By contributing writer Allie McIntosh for KidSpirit's Creativity and Imagination issue.
As I write this, I'm looking out over a wide, vibrant meadow. There's a huge mountain staring back at me, snow-capped even now, in the middle of the summer. Birds chirp and the air is crisp. I remember that years ago, sitting on this very bench with my legs swinging back and forth and mosquitoes buzzing around my ears, I would look upon this beauty and the most fantastical images would run through my head. In my mind I would spin tales of mighty warriors taking refuge from some great evil in the copse of trees to my right, stories about how that scrawny deer in front of me spends its evenings. Back then, this meadow held the most spectacular inspiration. But right now, I just feel tired. It's a peaceful fatigue -- I still love this place, I still appreciate its beauty. But somehow, it's not the same. The stories and images aren't far from my grasp, but I simply don't have the energy to take them in my hands and let them grow. I think about this and it makes me kind of sad -- where is the imagination I once had? Where are the words and the colors that used to dance around my head in a flurry of excitement and wonder? Does this mean I'm growing up? I should hope not. It scares me a little to feel this absence of imagination, but then I look around me. I see love and faith, happiness and amazement and I realize that imagination is still here. It's everywhere.

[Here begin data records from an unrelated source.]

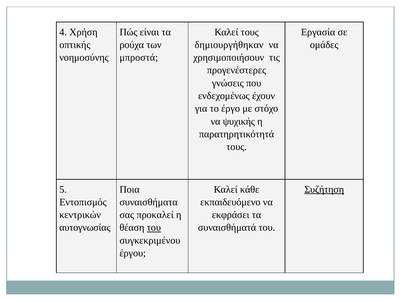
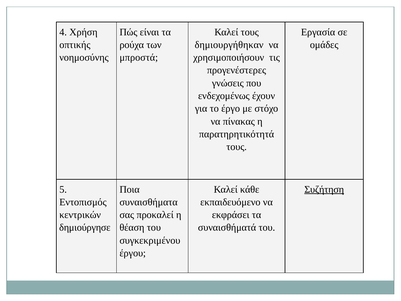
ψυχικής: ψυχικής -> πίνακας
αυτογνωσίας: αυτογνωσίας -> δημιούργησε
του at (154, 227) underline: present -> none
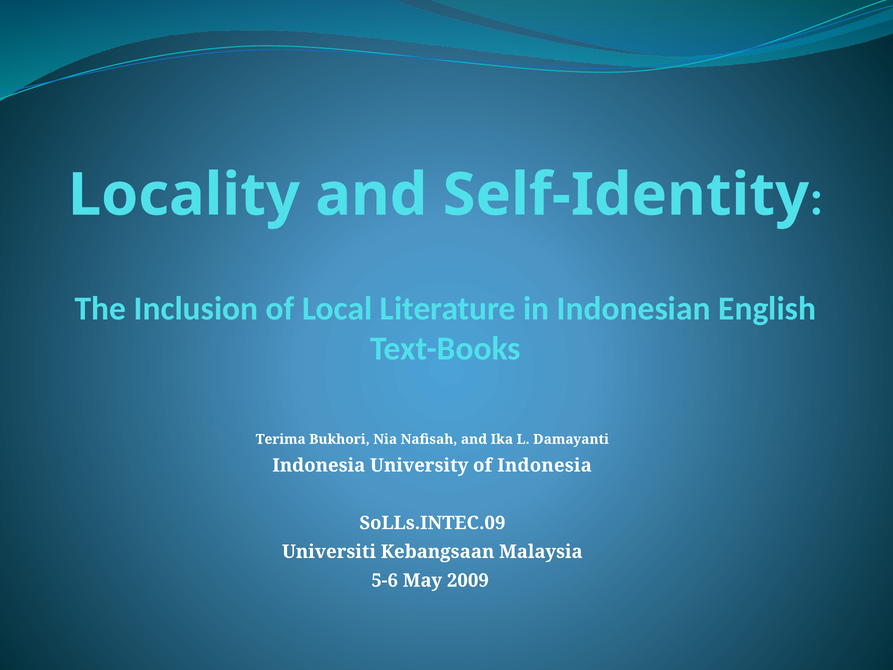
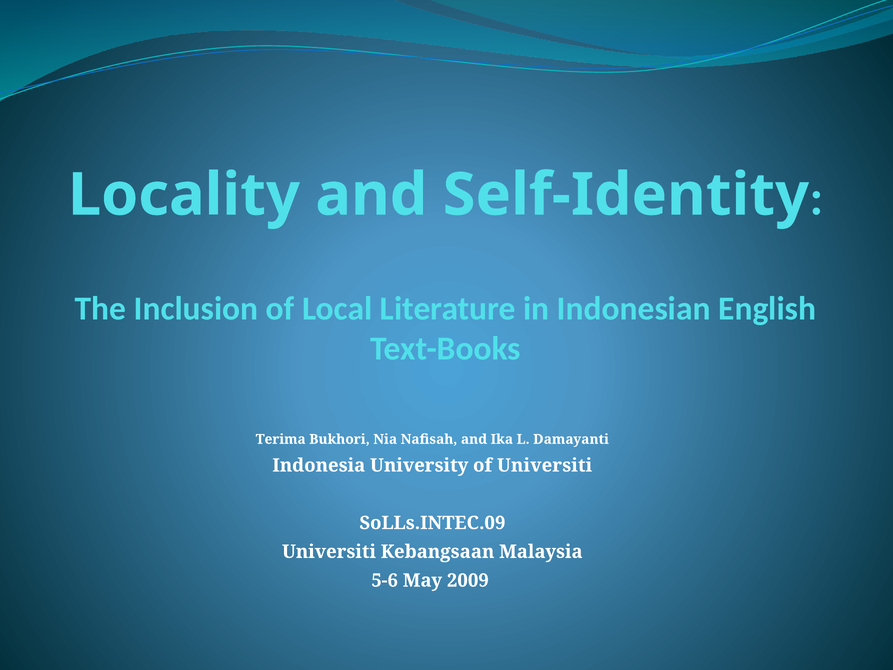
of Indonesia: Indonesia -> Universiti
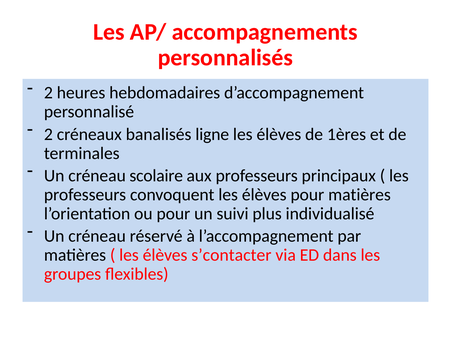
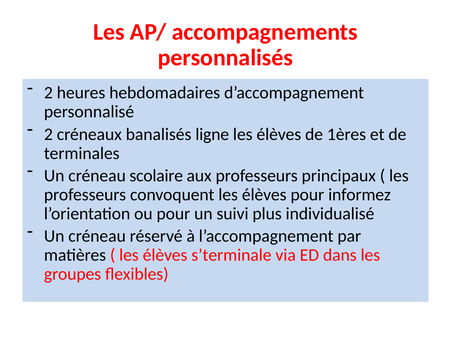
pour matières: matières -> informez
s’contacter: s’contacter -> s’terminale
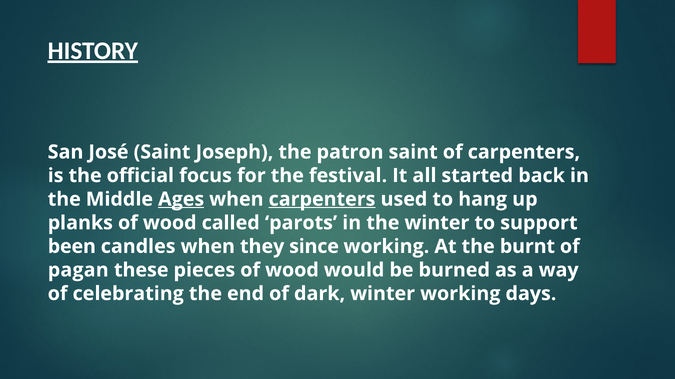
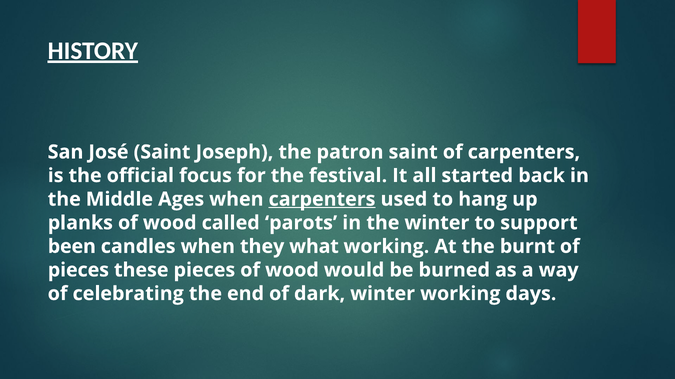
Ages underline: present -> none
since: since -> what
pagan at (78, 270): pagan -> pieces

This meadow in which I sit lies on the outskirts of the Bible camp where I've been working for the summer. It's a place that's been near to my heart all my life, and looking around me, it's easy to see why. Here, the love never ends. The sun shines down on us as we laugh and sing and grow together. And there is imagination in every breath we breathe. If I were to ever doubt the existence of imagination in those of us who have "grown up," all I would have to do is observe the wonderful energy around me to realize that imagination never truly leaves us. Whenever campers come to the mountains for a week at camp, they arrive with energy and happiness that bounces off every corner of the cabin.

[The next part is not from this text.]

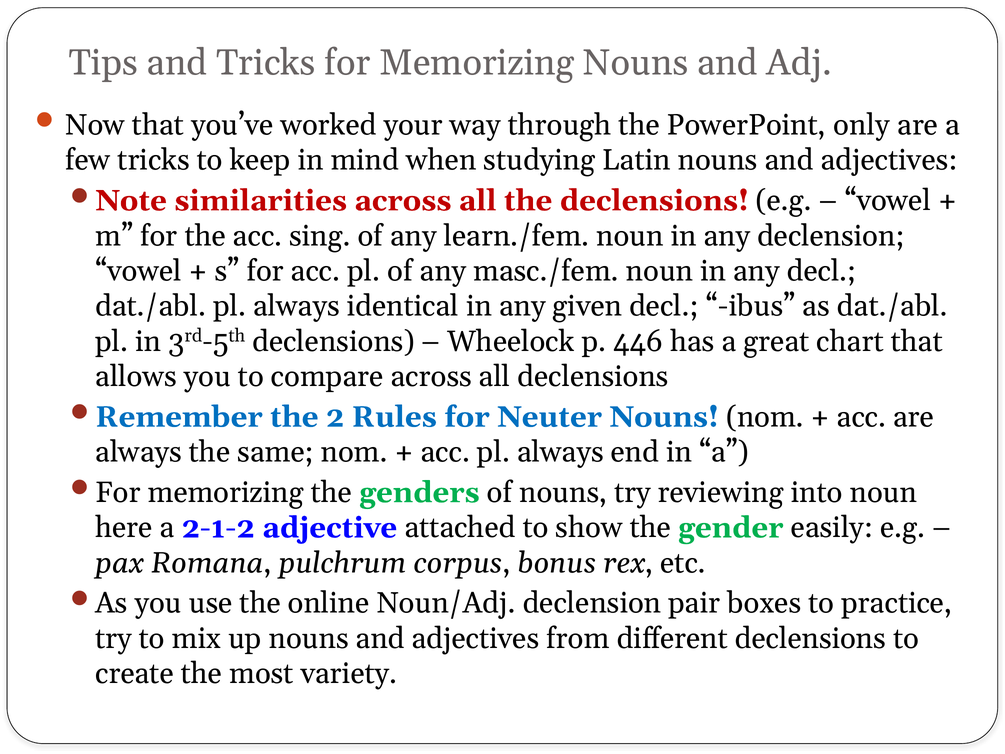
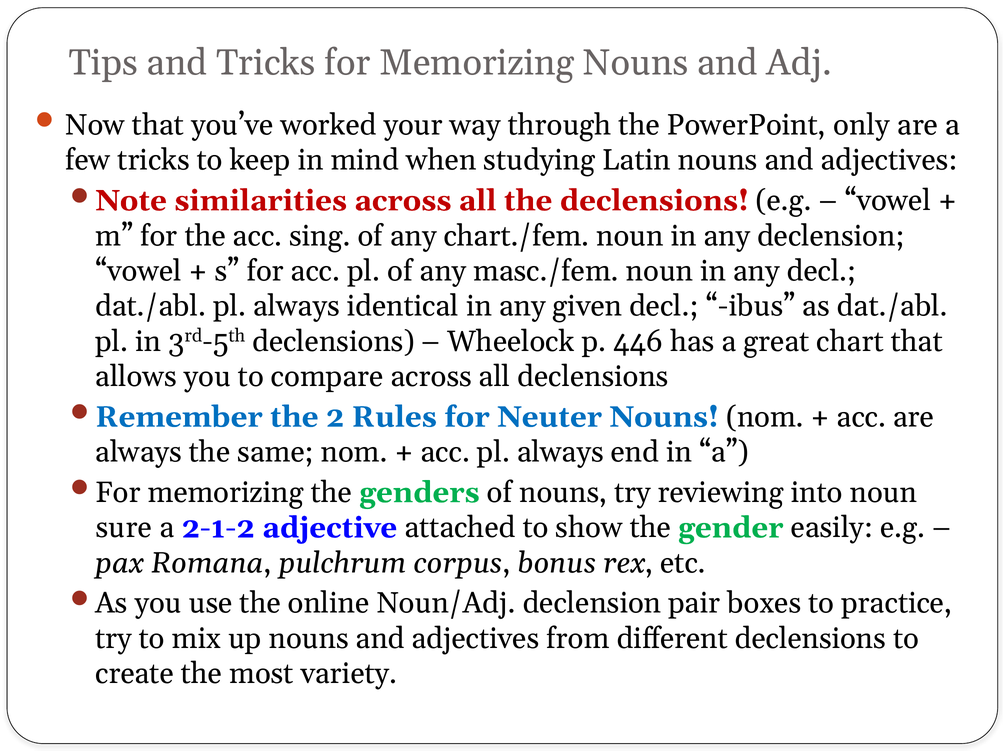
learn./fem: learn./fem -> chart./fem
here: here -> sure
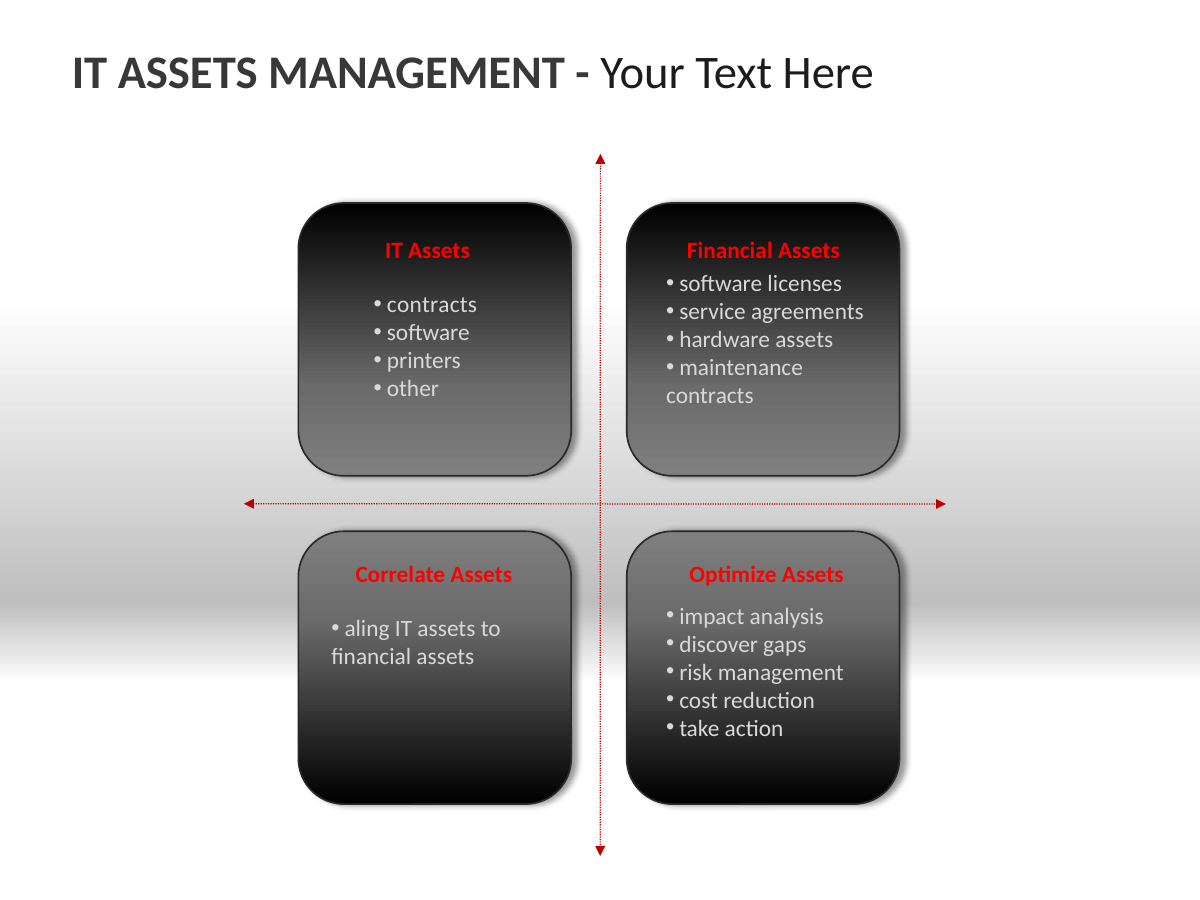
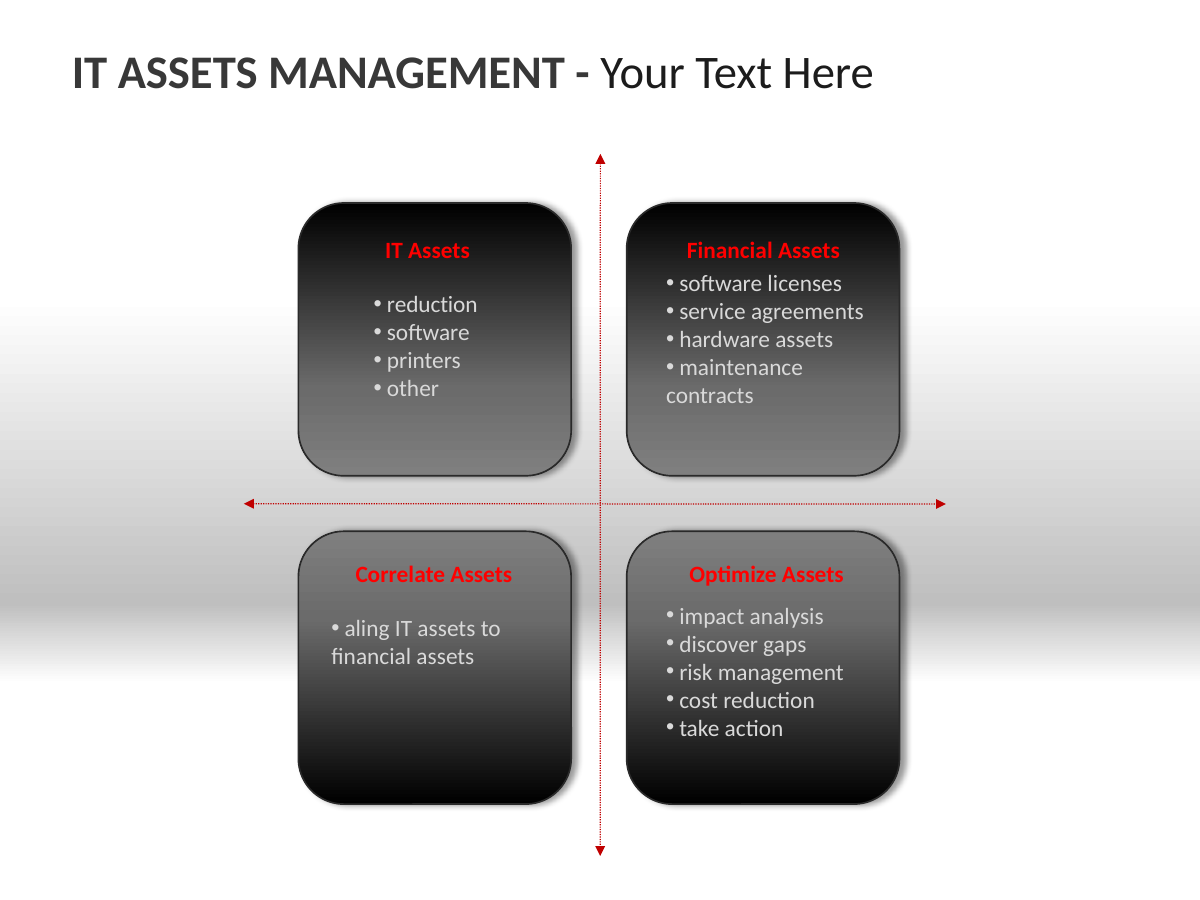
contracts at (432, 305): contracts -> reduction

The most impressive thing, however, is how this energy is reflected in the counselors. These adults have somehow perfected the ability to be responsible and take care of campers while still connecting with them through fun and imagination. This is an amazing thing -- and something that requires a special kind of character. The staff at this camp are some of the most amazing people I've ever met, and now I understand why: They still have the power to imagine. They're still able to look out upon this meadow and imagine the most beautiful things. And they have such amazing faith. That in itself is an impressive display of youth-like wonder. Since we're a Bible camp, we spend a great deal of our time learning about God and sharing the stories of our faith. The ways that these people choose to share their faith with little kids is impressive -- faith is a huge concept, and for young campers, many of whom don't go to church, it can be an idea that's very difficult to express. But somehow, by the end of the week, our campers leave with faith stories of their own. And in some ways, faith is a grown up version of imagination. We can channel our imagination through faith much like we can through writing and music. Faith can also have the same effect upon us as imagination -- it bestows upon us a sense of wonder and a renewed outlook on the world.

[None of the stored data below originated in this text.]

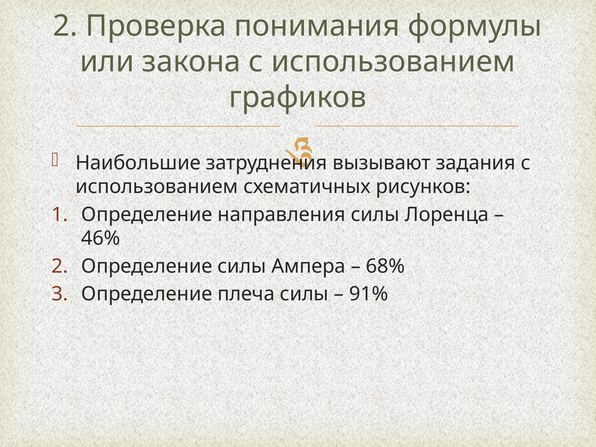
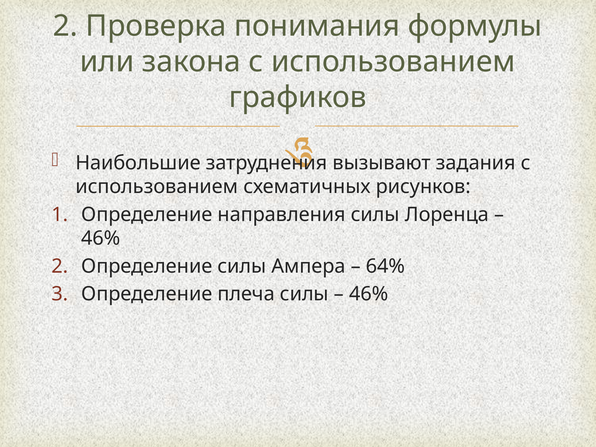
68%: 68% -> 64%
91% at (369, 294): 91% -> 46%
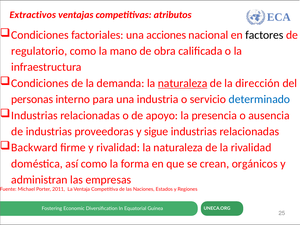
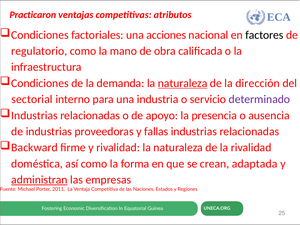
Extractivos: Extractivos -> Practicaron
personas: personas -> sectorial
determinado colour: blue -> purple
sigue: sigue -> fallas
orgánicos: orgánicos -> adaptada
administran underline: none -> present
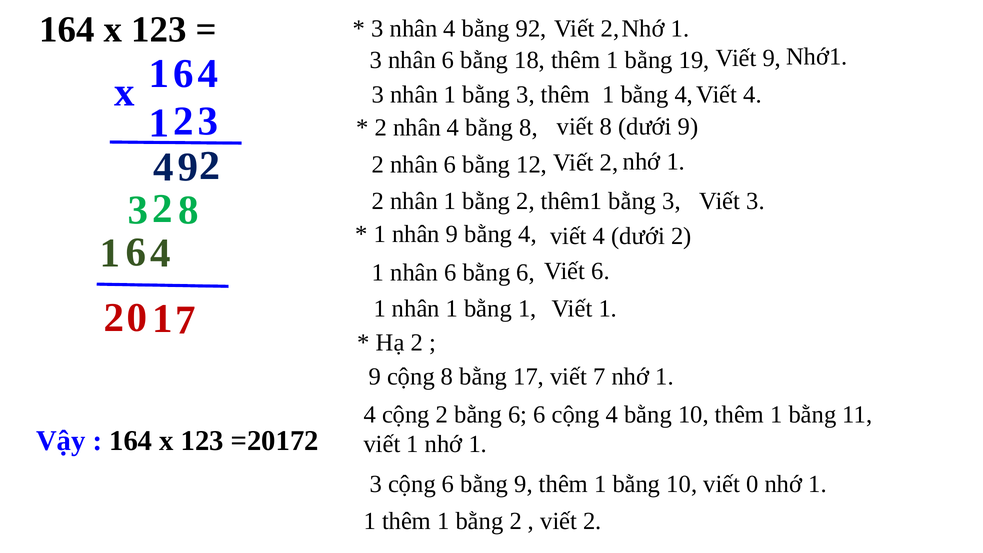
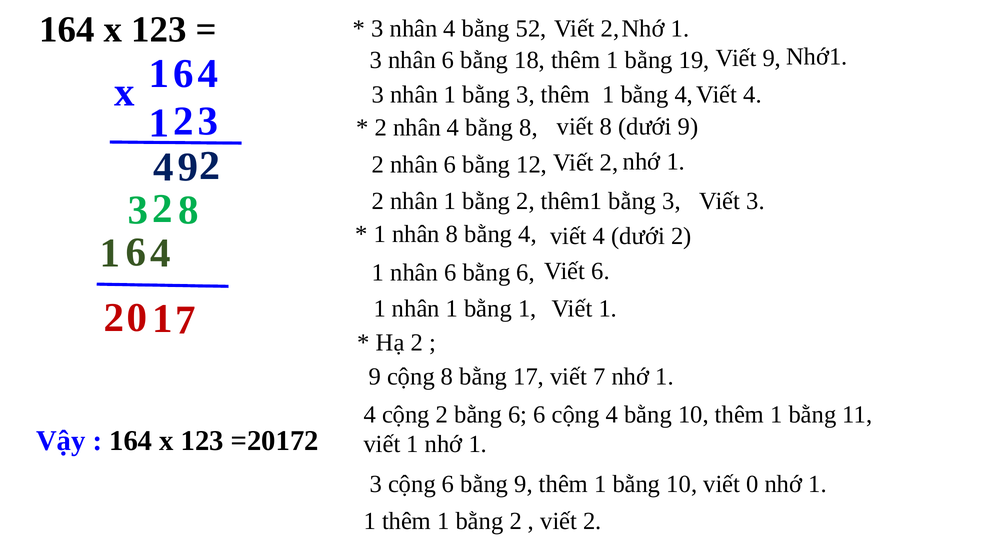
92: 92 -> 52
nhân 9: 9 -> 8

But in any case, imagination takes energy. Perhaps this is why adults are often less imaginative than children; with all of the work and responsibility that adults have to deal with, it's sometimes difficult to find time to be creative. Not to mention it's downright exhausting. I'm only 17 years old, and already I find it hard to muster up the energy to be imaginative. I will sit down to write and find myself distracted or swept off to a peaceful nap. So what it comes down to is that imagination never leaves us, it just gets harder to access. It fosters itself in different places and sometimes it comes and goes, but it's always there. Even now, I am still sitting here on this same old bench, looking out upon the beauty of creation, and I can feel imagination. I can feel it in the air around me and in each word that I write. And even though I'm busy and distracted and downright tired, I know that imagination will never leave me.
Allie McIntosh is from Moscow, Idaho. When she wrote this, she was 17 years old.